This week, we read two poems written while the authors were incarcerated, and watched a documentary on issues with juvenile incarceration. For your discussion post this week, consider answering one or more of the following questions (you do not need to answer all of these questions):
- How important should research into brain development and decision making in groups be when considering appropriate punishments for juvenile offenders? Do you agree with the clip from the 1990s of Newt Gingrich at the beginning of the documentary that “there are no violent offenses that are juvenile; you shoot somebody, you’re an adult”? Should special considerations be given for juvenile offenders, regardless of the crime or circumstances? Are there situations when they should always be viewed and sentenced as adults?
- Were you surprised to learn that the first poem we read this week, “I Should’ve Taken a Right Turn at Albuquerque” by Dominic Murphy (https://pen.org/shouldve-taken-right-turn-albuquerque/), was written by someone serving a life sentence for first-degree murder? What imagery or lines stood out to you from his poem? What could you relate to, and what was difficult to relate to?

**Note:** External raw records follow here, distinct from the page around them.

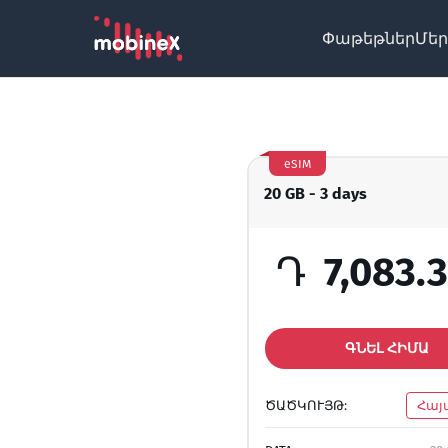
Փաթեթներ
Մեր
eSIM
20 GB - 3 days
Դ
7,083.
ԳՆԵԼ ՀԻՄԱ
ԾԱԾԿՈՒՅԹ:
Հայ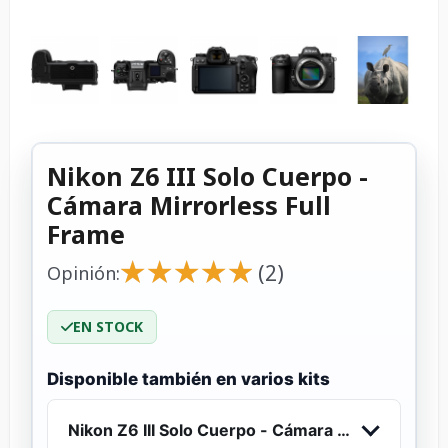
Nikon Z6 III Solo Cuerpo -
Cámara Mirrorless Full
Frame
★
★
★
★
★
★
★
★
★
★
(2)
Opinión:
EN STOCK
Disponible también en varios kits
Nikon Z6 III Solo Cuerpo - Cámara Mirrorless Ful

- Think about the classroom of kids we meet at the end of the documentary and the experiences they share about growing up with loved ones in prison and involved with crime. Do they already have too many things stacked against them to be successful in life, or do you think they can make positive choices that could lead to a productive life? What kind of support and resources will they need to be successful? Now think about the incarcerated 17-year-old we meet who already has a three-year-old son and another child on the way. Do you think he has too many things stacked against him at this point to be successful? What support and resources do you think he would need to make and maintain positive changes in his life?